The analysis of patients with LDH5 overexpression according to treatment with anti-angiogenics confirms that patients treated with bevacizumab presented a longer PFS, and showed a favourable trend in terms of OS compared to those treated exclusively with chemotherapy. The limited number of patients with low LDH5 expression identified in our study prevented us to analyse the benefit that bevacizumab could add to chemotherapy in patients with low expression of this angiogenesis marker, and also prevented us to assess the hypothetical prognostic role of that marker in this context. Previous reports found similar results regarding to the better outcome of patients with overexpression of pro-angiogenic proteins when treated with Bevacizumab. Both patients with high levels of pKDR measured by immunohistochemistry, and patients with high serum level of LDH presented a benefit in RR, PFS and OS, when compared with patients with high expression of these markers and treated with chemotherapy alone [21,22]. All these experiences show that the addition of bevacizumab to chemotherapy permits to improve clinical outcome in a subgroup of patients who usually present with an adverse natural history. In this context, bevacizumab appears to be capable to reverse the poor prognosis conditioned by tumour biology. The finding of an improved response rate and median PFS for patients with high LDH5 expression levels receiving bevacizumab over patients with the same LDH5 overexpression not receiving bevacizumab could represent corroboration to this observation. At the moment, we still do not have response predicting markers for anti-angiogenics such as bevacizumab in advanced CRC, and their identification continues to be a challenge for which in-depth knowledge of the biological processes involved in angiogenesis is essential.

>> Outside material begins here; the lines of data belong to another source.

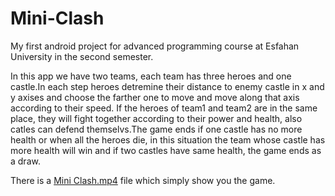 # Mini-Clash
My first android project for advanced programming course at Esfahan University in the second semester.

In this app we have two teams, each team has three heroes and one castle.In each step heroes detremine their distance to enemy castle in x and y axises and choose the farther one to move and move along that axis according to their speed. If the heroes of team1 and team2 are in the same place, they will fight together according to their power and health, also catles can defend themselvs.The game ends if one castle has no more health or when all the heroes die, in this situation the team whose castle has more health will win and if two castles have same health, the game ends as a draw. 

There is a [Mini Clash.mp4](https://github.com/Mohammad-Es0281/Mini-Clash/raw/main/Mini%20Clash.mp4) file which simply show you the game.

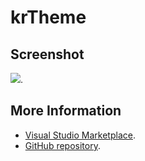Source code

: # krTheme



## Screenshot
![](https://raw.githubusercontent.com/gerane/VSCodeThemes/master/gerane.Theme-krTheme/screenshot.png).


## More Information
* [Visual Studio Marketplace](https://marketplace.visualstudio.com/items/gerane.Theme-krTheme).
* [GitHub repository](https://github.com/gerane/VSCodeThemes).
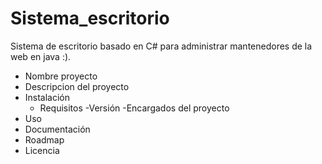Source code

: # Sistema_escritorio
Sistema de escritorio basado en C# para administrar mantenedores de la web en java :).

- Nombre proyecto
- Descripcion del proyecto
- Instalación
	- Requisitos
	-Versión
	-Encargados del proyecto
- Uso
- Documentación
- Roadmap
- Licencia

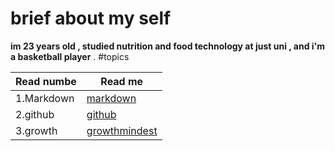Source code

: # brief about my self 
**im 23 years old , studied nutrition and food technology at just uni , and i'm a basketball player** . 
#topics

**Read numbe**     |  **Read me**
-------------------|--------------
1.Markdown         | [markdown](https://surahorani.github.io/reading_note2/markdown)
2.github           |[github](https://surahorani.github.io/reading_note2/gitsum)
3.growth           |[growthmindest](https://surahorani.github.io/reading_note2/growth)
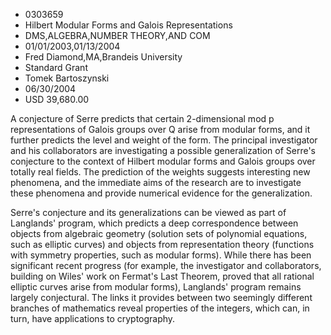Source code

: 
* 0303659
* Hilbert Modular Forms and Galois Representations
* DMS,ALGEBRA,NUMBER THEORY,AND COM
* 01/01/2003,01/13/2004
* Fred Diamond,MA,Brandeis University
* Standard Grant
* Tomek Bartoszynski
* 06/30/2004
* USD 39,680.00

A conjecture of Serre predicts that certain 2-dimensional mod p representations
of Galois groups over Q arise from modular forms, and it further predicts the
level and weight of the form. The principal investigator and his collaborators
are investigating a possible generalization of Serre's conjecture to the context
of Hilbert modular forms and Galois groups over totally real fields. The
prediction of the weights suggests interesting new phenomena, and the immediate
aims of the research are to investigate these phenomena and provide numerical
evidence for the generalization.

Serre's conjecture and its generalizations can be viewed as part of Langlands'
program, which predicts a deep correspondence between objects from algebraic
geometry (solution sets of polynomial equations, such as elliptic curves) and
objects from representation theory (functions with symmetry properties, such as
modular forms). While there has been significant recent progress (for example,
the investigator and collaborators, building on Wiles' work on Fermat's Last
Theorem, proved that all rational elliptic curves arise from modular forms),
Langlands' program remains largely conjectural. The links it provides between
two seemingly different branches of mathematics reveal properties of the
integers, which can, in turn, have applications to cryptography.




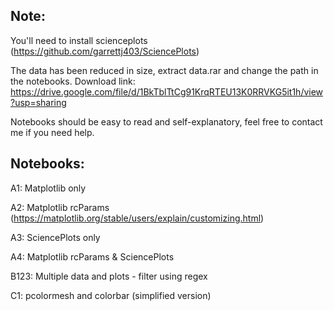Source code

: ## Note:
You'll need to install scienceplots (https://github.com/garrettj403/SciencePlots)

The data has been reduced in size, extract data.rar and change the path in the notebooks. Download link: https://drive.google.com/file/d/1BkTblTtCg91KrqRTEU13K0RRVKG5it1h/view?usp=sharing

Notebooks should be easy to read and self-explanatory, feel free to contact me if you need help.

## Notebooks:
A1: Matplotlib only

A2: Matplotlib rcParams (https://matplotlib.org/stable/users/explain/customizing.html)

A3: SciencePlots only

A4: Matplotlib rcParams & SciencePlots

B123: Multiple data and plots - filter using regex

C1: pcolormesh and colorbar (simplified version)
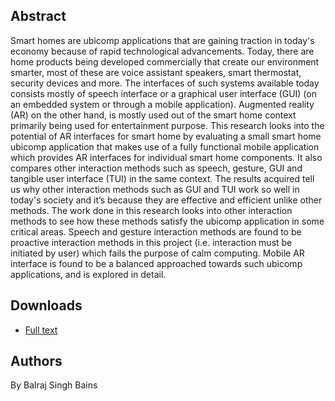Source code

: ## Abstract

Smart homes are ubicomp applications that are gaining traction in today's economy because of rapid
technological advancements. Today, there are home products being developed commercially that create
our environment smarter, most of these are voice assistant speakers, smart thermostat, security devices
and more. The interfaces of such systems available today consists mostly of speech interface or a
graphical user interface (GUI) (on an embedded system or through a mobile application). Augmented
reality (AR) on the other hand, is mostly used out of the smart home context primarily being used for
entertainment purpose. This research looks into the potential of AR interfaces for smart home by
evaluating a small smart home ubicomp application that makes use of a fully functional mobile
application which provides AR interfaces for individual smart home components. It also compares other
interaction methods such as speech, gesture, GUI and tangible user interface (TUI) in the same context.
The results acquired tell us why other interaction methods such as GUI and TUI work so well in today's
society and it’s because they are effective and efficient unlike other methods. The work done in this
research looks into other interaction methods to see how these methods satisfy the ubicomp application in
some critical areas. Speech and gesture interaction methods are found to be proactive interaction methods
in this project (i.e. interaction must be initiated by user) which fails the purpose of calm computing.
Mobile AR interface is found to be a balanced approached towards such ubicomp applications, and is
explored in detail.

## Downloads

* [Full text](https://goo.gl/YBnhtY)

## Authors

By Balraj Singh Bains
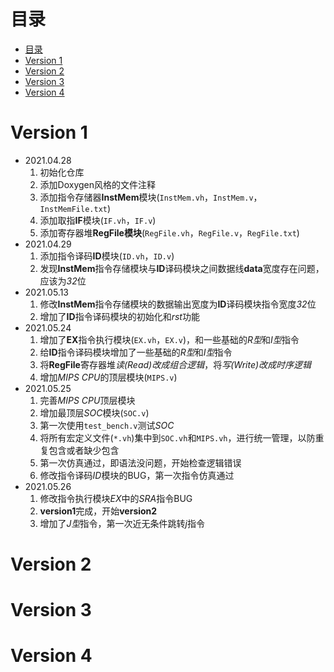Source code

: # 目录
- [目录](#目录)
- [Version 1](#version-1)
- [Version 2](#version-2)
- [Version 3](#version-3)
- [Version 4](#version-4)

# Version 1
* 2021.04.28
	1. 初始化仓库
	2. 添加Doxygen风格的文件注释
	3. 添加指令存储器**InstMem**模块(`InstMem.vh`，`InstMem.v`，`InstMemFile.txt`)
	4. 添加取指**IF**模块(`IF.vh`，`IF.v`)
	5. 添加寄存器堆**RegFile模块**(`RegFile.vh`，`RegFile.v`，`RegFile.txt`)
* 2021.04.29
	1. 添加指令译码**ID**模块(`ID.vh`，`ID.v`)
	2. 发现**InstMem**指令存储模块与**ID**译码模块之间数据线**data**宽度存在问题，应该为*32*位
* 2021.05.13
	1. 修改**InstMem**指令存储模块的数据输出宽度为**ID**译码模块指令宽度*32*位
	2. 增加了**ID**指令译码模块的初始化和*rst*功能
* 2021.05.24
	1. 增加了**EX**指令执行模块(`EX.vh`，`EX.v`)，和一些基础的*R型*和*I型*指令
	2. 给**ID**指令译码模块增加了一些基础的*R型*和*I型*指令
	3. 将**RegFile**寄存器堆*读(Read)*改成*组合逻辑*，将*写(Write)*改成*时序逻辑*
	4. 增加*MIPS CPU*的顶层模块(`MIPS.v`)
* 2021.05.25
	1. 完善*MIPS CPU*顶层模块
	2. 增加最顶层*SOC*模块(`SOC.v`)
	3. 第一次使用`test_bench.v`测试*SOC*
	4. 将所有宏定义文件(`*.vh`)集中到`SOC.vh`和`MIPS.vh`，进行统一管理，以防重复包含或者缺少包含
	5. 第一次仿真通过，即语法没问题，开始检查逻辑错误
	6. 修改指令译码*ID*模块的BUG，第一次指令仿真通过
* 2021.05.26
	1. 修改指令执行模块*EX*中的*SRA*指令BUG
	2. **version1**完成，开始**version2**
	3. 增加了*J型*指令，第一次近无条件跳转*j*指令
# Version 2


# Version 3


# Version 4



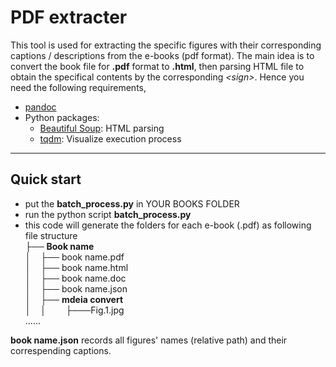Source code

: # PDF extracter

This tool is used for extracting the specific figures with their corresponding captions / descriptions from the e-books (pdf format). The main idea is to convert the book file for **.pdf** format to **.html**, then parsing HTML file to obtain the specifical contents by the corresponding *\<sign\>*.
Hence you need the following requirements,

+ [pandoc](https://github.com/jgm/pandoc)
+ Python packages:
  + [Beautiful Soup](https://www.crummy.com/software/BeautifulSoup/): HTML parsing
  + [tqdm](https://github.com/tqdm/tqdm): Visualize execution process

---
## Quick start
+ put the **batch_process.py** in YOUR BOOKS FOLDER
+ run the python script **batch_process.py**
+ this code will generate the folders for each e-book (.pdf) as following file structure  
├── **Book name**  
│    ├── book name.pdf  
│    ├── book name.html  
│    ├── book name.doc  
│    ├── book name.json  
│    ├── **mdeia convert**  
│    │        ├───Fig.1.jpg  
......


**book name.json** records all figures' names (relative path) and their correspending captions.
 
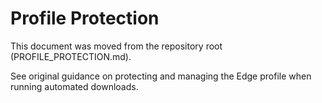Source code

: # Profile Protection

This document was moved from the repository root (PROFILE_PROTECTION.md).

See original guidance on protecting and managing the Edge profile when running automated downloads.
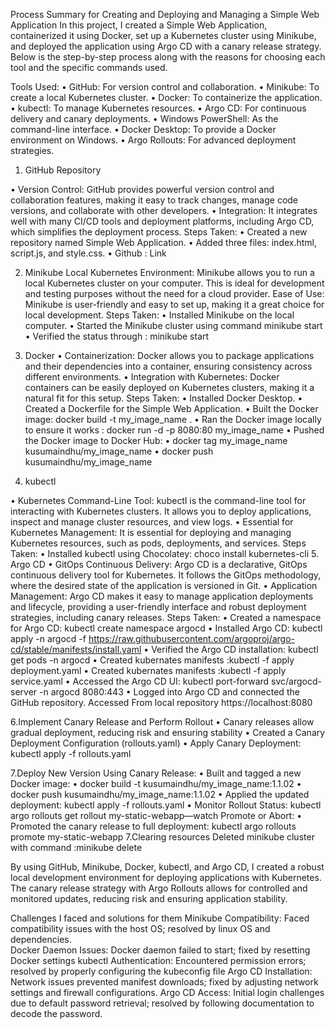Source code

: Process Summary for Creating and Deploying and Managing a Simple Web Application
In this project, I created a Simple Web Application, containerized it using Docker, set up a Kubernetes cluster using Minikube, and deployed the application using Argo CD with a canary release strategy. Below is the step-by-step process along with the reasons for choosing each tool and the specific commands used.

Tools Used:
•	GitHub: For version control and collaboration.
•	Minikube: To create a local Kubernetes cluster.
•	Docker: To containerize the application.
•	kubectl: To manage Kubernetes resources.
•	Argo CD: For continuous delivery and canary deployments.
•	Windows PowerShell: As the command-line interface.
•	Docker Desktop: To provide a Docker environment on Windows.
•	Argo Rollouts: For advanced deployment strategies.

1. GitHub Repository

  •	Version Control: GitHub provides powerful version control and collaboration features, making it easy to track changes, manage code versions, and collaborate with other developers.
  •	Integration: It integrates well with many CI/CD tools and deployment platforms, including Argo CD, which simplifies the deployment process.
  Steps Taken:
  •	Created a new repository named Simple Web Application.
  •	Added three files: index.html, script.js, and style.css.
  •	Github : Link

2. Minikube
  Local Kubernetes Environment: Minikube allows you to run a local Kubernetes cluster on your computer. This is ideal for development and testing purposes     without the need for a cloud provider.
  Ease of Use: Minikube is user-friendly and easy to set up, making it a great choice for local development.
  Steps Taken:
  •	Installed Minikube on the local computer.
  •	Started the Minikube cluster using command minikube start
  •	Verified the status through : minikube start

 3. Docker
  •	Containerization: Docker allows you to package applications and their dependencies into a container, ensuring consistency across different environments.
  •	Integration with Kubernetes: Docker containers can be easily deployed on Kubernetes clusters, making it a natural fit for this setup.
  Steps Taken:
  •	Installed Docker Desktop.
  •	Created a Dockerfile for the Simple Web Application.
  •	Built the Docker image: docker build -t my_image_name .
  •	Ran the Docker image locally to ensure it works : docker run -d -p 8080:80 my_image_name
  •	Pushed the Docker image to Docker Hub: 
  •	docker tag my_image_name kusumaindhu/my_image_name
  •	docker push kusumaindhu/my_image_name

4. kubectl

  •	Kubernetes Command-Line Tool: kubectl is the command-line tool for interacting with Kubernetes clusters. It allows you to deploy applications, inspect and manage cluster resources, and view logs.
  •	Essential for Kubernetes Management: It is essential for deploying and managing Kubernetes resources, such as pods, deployments, and services. 
  Steps Taken:
  •	Installed kubectl using Chocolatey: choco install kubernetes-cli
  5. Argo CD
  •	GitOps Continuous Delivery: Argo CD is a declarative, GitOps continuous delivery tool for Kubernetes. It follows the GitOps methodology, where the desired state of the application is versioned in Git.
  •	Application Management: Argo CD makes it easy to manage application deployments and lifecycle, providing a user-friendly interface and robust deployment strategies, including canary releases.
  Steps Taken:
  •	Created a namespace for Argo CD: kubectl create namespace argocd
  •	Installed Argo CD: kubectl apply -n argocd -f https://raw.githubusercontent.com/argoproj/argo-cd/stable/manifests/install.yaml
  •	Verified the Argo CD installation: kubectl get pods -n argocd
  •	Created kubernates manifests :kubectl -f apply deployment.yaml
  •	Created kubernates manifests :kubectl -f apply service.yaml
  •	Accessed the Argo CD UI: kubectl port-forward svc/argocd-server -n argocd 8080:443
  •	Logged into Argo CD and connected the GitHub repository. Accessed From local repository https://localhost:8080
  

6.Implement Canary Release and Perform Rollout
  •	Canary releases allow gradual deployment, reducing risk and ensuring stability
  •	Created a Canary Deployment Configuration (rollouts.yaml)
  •	Apply Canary Deployment: kubectl apply -f rollouts.yaml


7.Deploy New Version Using Canary Release:
  •	Built and tagged a new Docker image:
  •	docker build -t kusumaindhu/my_image_name:1.1.02
  •	docker push kusumaindhu/my_image_name:1.1.02
  •	Applied the updated deployment:  kubectl apply -f rollouts.yaml
  •	Monitor Rollout Status: kubectl argo rollouts get rollout my-static-webapp—watch
  Promote or Abort:
  •	Promoted the canary release to full deployment: kubectl argo rollouts promote my-static-webapp
  7.Clearing resources
  Deleted minikube cluster with command :minikube delete

By using GitHub, Minikube, Docker, kubectl, and Argo CD, I created a robust local development environment for deploying applications with Kubernetes. The canary release strategy with Argo Rollouts allows for controlled and monitored updates, reducing risk and ensuring application stability.


Challenges I faced and solutions for them
Minikube Compatibility: Faced compatibility issues with the host OS; resolved by linux OS and dependencies.  
Docker Daemon Issues: Docker daemon failed to start; fixed by resetting Docker settings 
kubectl Authentication: Encountered permission errors; resolved by properly configuring the kubeconfig file 
Argo CD Installation: Network issues prevented manifest downloads; fixed by adjusting network settings and firewall configurations.
Argo CD Access: Initial login challenges due to default password retrieval; resolved by following documentation to decode the password.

In conclusion, the results of our study suggest that LDH5 overexpression is observed in the majority of patients with advanced CRC. The low expression of LDH5 does not seem to be related to a patient profile with better prognostic clinical characteristics, and in our series it was not associated with favourable Response Rate, OS or PFS. Patients with high expression of LDH5 showed a significant improvement of PFS and numerically higher OS when treated with bevacizumab.

Compliance with Ethical Standards

Due to the characteristics of the study, the ethics committee approved the conduction of the study without obtaining the informed consent from the participating patients since a previous consent for a prior analysis of biomarkers in tumour samples had been obtained and most of the patients had died at the moment of the current analysis.

Research involving human participants and/or animals Ethical standards: the study was approved by an Ethics Committee of Clinical Research and was conducted according to the 1964 Declaration of Helsinki for studies in humans and its later amendments. This article does not contain any studies with animals performed by any of the authors.

Acknowledgment

The study was funded by a grant for projects of emerging groups in care centres for the promotion of health research in Valencia (Spain) in 2011.